Sidestepping the government in the black market for sex
Looking at newspaper stories, court cases, police reports and public health records, Firpo identified more than one thousand cases of "heterosexual clandestine sex work," which described in detail how the business operated during this period. The unclear definition of what sex work entailed made it difficult for police to track individuals.
"Sex workers aiming to escape regulatory systems set up shop right outside city limits," Firpo explained, citing a French officer who described how the evasion of colonial laws led to "a belt of Venus that crowns the suburbs of Hanoi and other urban zones of Tonkin."
A dào singing houses and dance halls were also used as sites of both entertainment and sex work. Firpo said the singing houses couldn't be raided because they were not listed as sex-selling venues and local police were "often their best customers." The "taxi dancers" in the dance halls appealed to a more international clientele that presented the illusion of having more "modern girls," but many were actually from peasant families in the countryside.

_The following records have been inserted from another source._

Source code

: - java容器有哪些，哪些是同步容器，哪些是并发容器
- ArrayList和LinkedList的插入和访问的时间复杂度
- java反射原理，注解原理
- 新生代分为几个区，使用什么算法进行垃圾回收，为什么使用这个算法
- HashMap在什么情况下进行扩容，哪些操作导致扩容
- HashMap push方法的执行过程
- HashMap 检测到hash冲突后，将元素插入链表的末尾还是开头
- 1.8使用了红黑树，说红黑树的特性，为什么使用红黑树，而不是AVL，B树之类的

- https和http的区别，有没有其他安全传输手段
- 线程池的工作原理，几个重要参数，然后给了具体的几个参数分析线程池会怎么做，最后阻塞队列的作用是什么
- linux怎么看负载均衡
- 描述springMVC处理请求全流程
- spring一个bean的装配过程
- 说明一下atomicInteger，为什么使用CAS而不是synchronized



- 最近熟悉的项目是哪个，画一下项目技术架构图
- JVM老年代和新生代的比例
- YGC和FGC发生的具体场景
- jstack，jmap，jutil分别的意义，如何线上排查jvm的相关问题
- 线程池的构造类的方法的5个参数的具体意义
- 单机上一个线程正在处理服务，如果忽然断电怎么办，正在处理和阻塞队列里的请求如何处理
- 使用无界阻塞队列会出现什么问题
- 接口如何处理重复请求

Adolescent sex work, often a function of extreme poverty, also found its place in the black market due to its secrecy. Firpo described the network as decentralized for only those "in the know," meaning that juvenile sex work usually occurred in someone's home, a boarding house or brothel. She said managers used false identities to hide the girls, created fictious familial narratives and used flower sellers and rickshaw drivers to find clients.
"Because the state was unable to effectively police sexual commerce with the 1921 law, authorities started drawing from discourses of moral panic," Firpo explained.
The state's response
Firpo said the political, cultural and environmental context changed before, during and after the colonial period, all of which affected the black market for sex. The state, through marginalizing women, was therefore unable to monitor them. Instead, authorities criminalized venereal disease and transferred policing from the police to hospitals, which had the power to "intern women" and limit their activities, according to Firpo.
Still, sex workers found ways to navigate the strict system through operating in suburbs, pretending to move, skipping town when raids were happening and simply ignoring the law at other times.
Although navigating their own business gave the women agency, Firpo said that it also came with some risks, which kidnappers and traffickers often profited from. Whether it was in the form of debt bondage or trafficking, she found that women were often forced to go into debt and would therefore lose their salary.
"Sex work in colonial Tonkin exhibited degrees of coercion and choice," Firpo added.